Evaluating the Code Quality of AI-Assisted Code Generation Tools: An Empirical Study on GitHub Copilot, Amazon CodeWhisperer, and ChatGPT

Context: AI-assisted code generation tools have become increasingly prevalent in software engineering, offering the ability to generate code from natural language prompts or partial code inputs. Notable examples of these tools include GitHub Copilot, Amazon CodeWhisperer, and OpenAI's ChatGPT. Objective: This study aims to compare the performance of these prominent code generation tools in terms of code quality metrics, such as Code Validity, Code Correctness, Code Security, Code Reliability, and Code Maintainability, to identify their strengths and shortcomings. Method: We assess the code generation capabilities of GitHub Copilot, Amazon CodeWhisperer, and ChatGPT using the benchmark HumanEval Dataset. The generated code is then evaluated based on the proposed code quality metrics. Results: Our analysis reveals that the latest versions of ChatGPT, GitHub Copilot, and Amazon CodeWhisperer generate correct code 65.2%, 46.3%, and 31.1% of the time, respectively. In comparison, the newer versions of GitHub CoPilot and Amazon CodeWhisperer showed improvement rates of 18% for GitHub Copilot and 7% for Amazon CodeWhisperer. The average technical debt, considering code smells, was found to be 8.9 minutes for ChatGPT, 9.1 minutes for GitHub Copilot, and 5.6 minutes for Amazon CodeWhisperer. Conclusions: This study highlights the strengths and weaknesses of some of the most popular code generation tools, providing valuable insights for practitioners. By comparing these generators, our results may assist practitioners in selecting the optimal tool for specific tasks, enhancing their decision-making process.

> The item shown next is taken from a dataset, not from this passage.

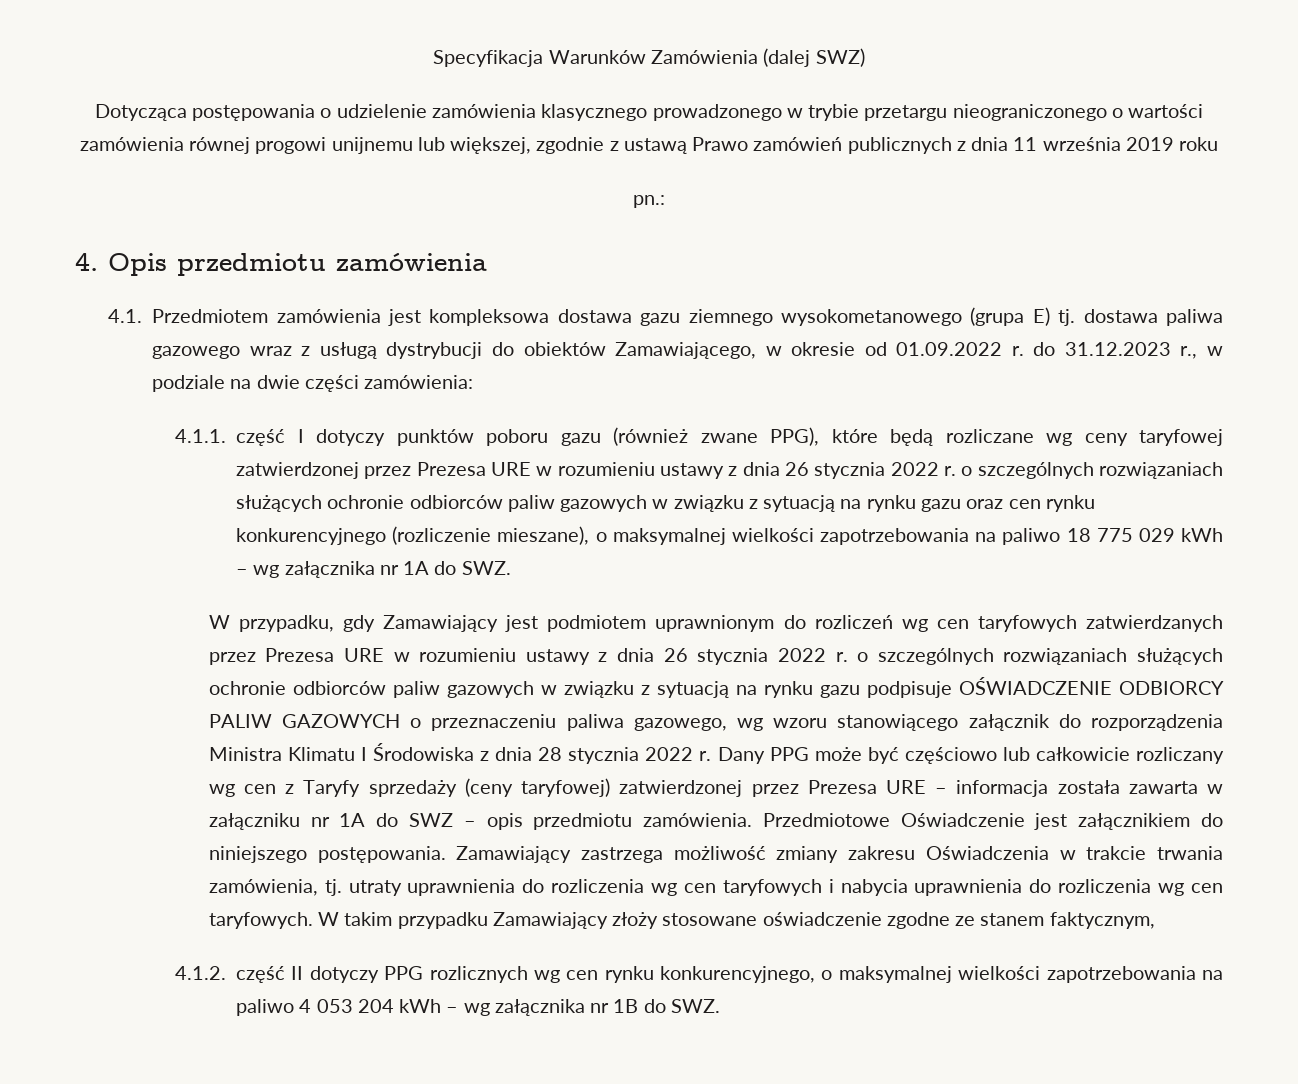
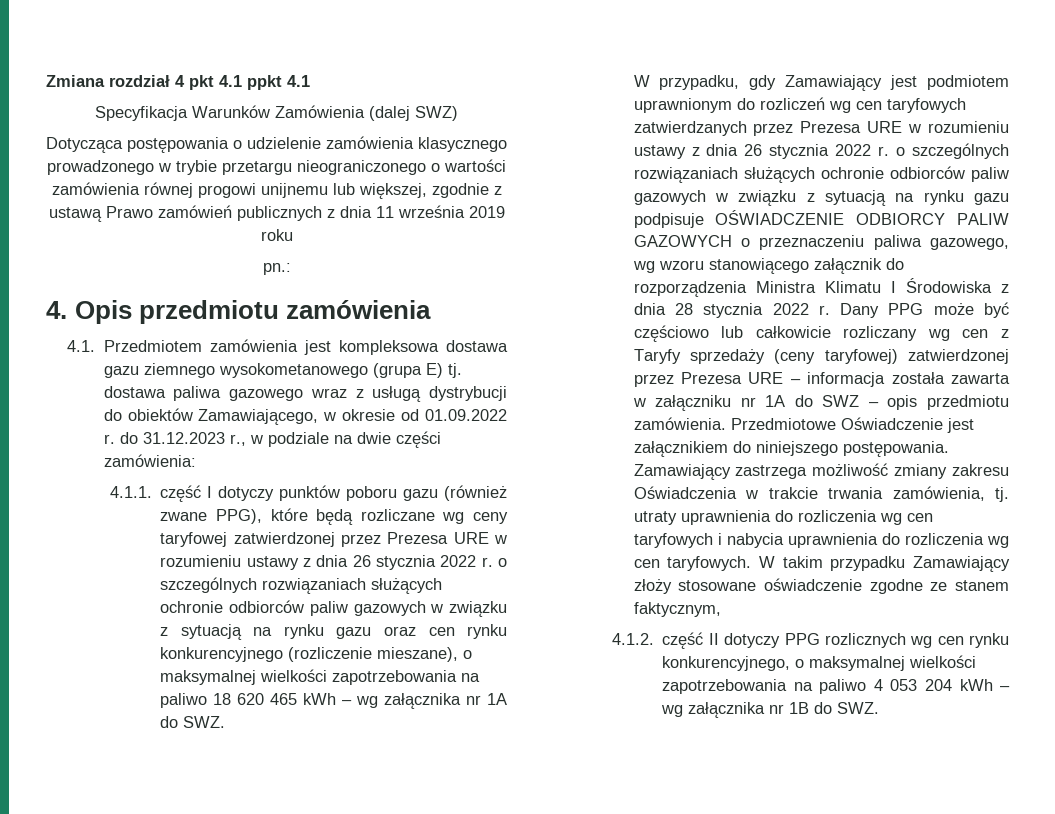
(433, 58) none -> [46,75,310,90] Zmiana rozdział 4 pkt 4.1 ppkt 4.1 //
[1096,528,1175,542] 775 029 -> [237,693,298,705] 620 465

翻译：上下文：AI辅助代码生成工具在软件工程领域日益普及，能够根据自然语言提示或部分代码输入生成代码。典型工具包括GitHub Copilot、Amazon CodeWhisperer及OpenAI的ChatGPT。目标：本研究旨在从代码有效性、代码正确性、代码安全性、代码可靠性及代码可维护性等质量指标维度，比较上述主流代码生成工具的性能，以明确其优势与不足。方法：我们使用基准测试集HumanEval对GitHub Copilot、Amazon CodeWhisperer及ChatGPT的代码生成能力进行评估，并根据提出的代码质量指标对生成的代码进行评价。结果：分析表明，最新版本的ChatGPT、GitHub Copilot与Amazon CodeWhisperer生成正确代码的比例分别为65.2%、46.3%和31.1%。相比而言，新版本GitHub Copilot与Amazon CodeWhisperer的改进率分别为18%和7%。在考虑代码异味的情况下，平均技术债务测算值为：ChatGPT 8.9分钟，GitHub Copilot 9.1分钟，Amazon CodeWhisperer 5.6分钟。结论：本研究揭示了部分主流代码生成工具的优势与局限，为实践者提供了重要参考。通过工具间的对比，研究结果有助于实践者针对特定任务选择最优工具，从而优化其决策过程。